Sang pemuda tampak bergumam dalam hati, “Mengapa dari bunga seindah ini, tumbuh banyak sekali duri yang tajam? Tentu hal ini akan menyulitkanku untuk merawatnya nanti. Setiap kali kurapihkan, selalu saja tanganku terluka. Selalu saja ada ada bagian dari kulitku yang tergores. Ah pekerjaan ini hanya membuatku sakit. Aku tak akan membiarkan tanganku berdarah karena duri-duri penganggu ini.”
Lama kelamaan, pemuda ini tampak enggan untuk memperhatikan mawar miliknya. Ia mulai tak peduli. Mawar itu tak pernah disirami lagi setiap pagi dan petang. Dibiarkannya rumput-rumput yang menganggu pertumbuhan mawar itu. Kelopaknya yang dahulu mulai merekah, kini tampak merona sayu. Daun-daun yang tumbuh di setiap tangkai pun mulai jatuh satu-persatu. Akhirnya, sebelum berkembang dengan sempurna, bunga itu pun meranggas dan layu.
Jiwa manusia, adalah juga seperti kisah tadi. Di dalam setiap jiwa, selalu ada ‘mawar’ yang tertanam. Tuhan yang menitipkannya kepada kita untuk dirawat. Tuhan lah yang meletakkan kemuliaan itu di setiap kalbu kita. Layaknya taman-taman berbunga, sesungguhnya di dalam jiwa kita, juga ada tunas mawar dan duri yang akan merekah.

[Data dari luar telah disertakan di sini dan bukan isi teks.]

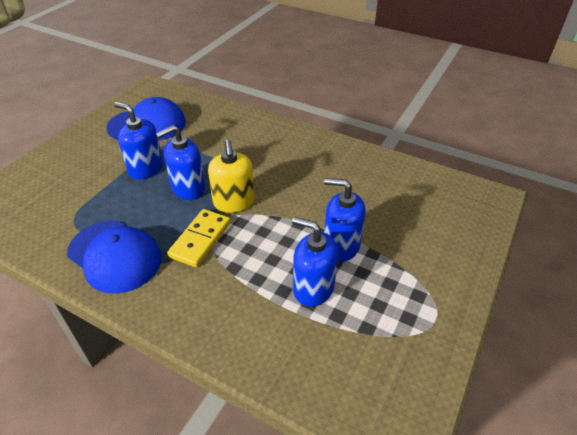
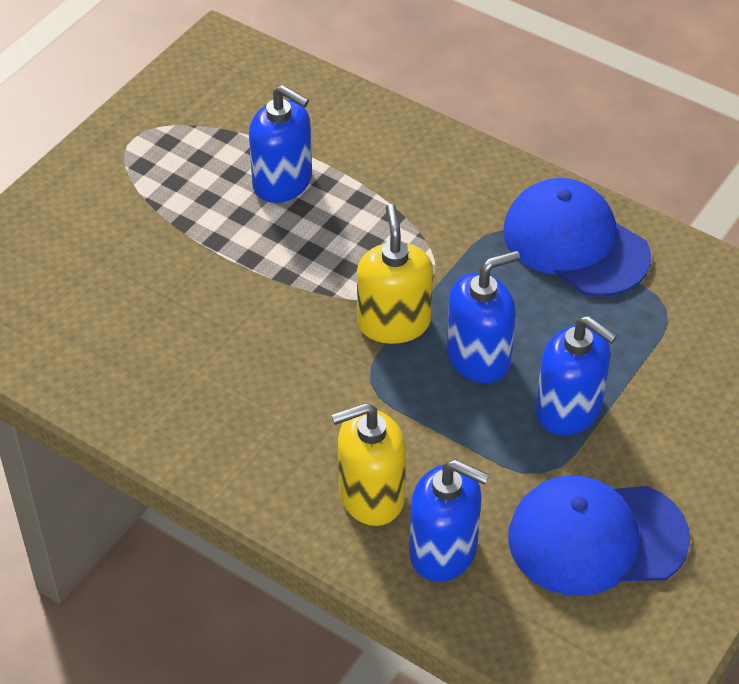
camera: 175 degrees left, 5 degrees up
(200, 239) = (447, 260): yellow domino -> none
(244, 133) = (371, 496): none -> yellow soap dispenser
(341, 246) = (227, 236): blue soap dispenser -> blue soap dispenser (443, 551)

Namun sayang, banyak dari kita yang hanya melihat “duri” yang tumbuh. Banyak dari kita yang hanya melihat sisi buruk dari kita yang akan berkembang. Kita sering menolak keberadaan kita sendiri. Kita kerap kecewa dengan diri kita dan tak mau menerimanya. Kita berpikir bahwa hanya hal-hal yang melukai yang akan tumbuh dari kita. Kita menolak untuk menyirami” hal-hal baik yang sebenarnya telah ada. Dan akhirnya, kita kembali kecewa, kita tak pernah memahami potensi yang kita miliki.
Banyak orang yang tak menyangka, mereka juga sebenarnya memiliki mawar yang indah di dalam jiwa. Banyak orang yang tak menyadari, adanya mawar itu. Kita, kerap disibukkan dengan duri-duri kelemahan diri dan onak-onak kepesimisan dalam hati ini. Orang lain lah yang kadang harus menunjukannya.
Jika kita bisa menemukan “mawar-mawar” indah yang tumbuh dalam jiwa itu, kita akan dapat mengabaikan duri-duri yang muncul. Kita, akan terpacu untuk membuatnya akan membuatnya merekah, dan terus merekah hingga berpuluh-puluh tunas baru akan muncul. Pada setiap tunas itu, akan berbuah tunas-tunas kebahagiaan, ketenangan, kedamaian, yang akan memenuhi taman-taman jiwa kita. Kenikmatan yang terindah adalah saat kita berhasil untuk menunjukkan diri kita tentang mawar-mawar itu, dan mengabaikan duri-duri yang muncul.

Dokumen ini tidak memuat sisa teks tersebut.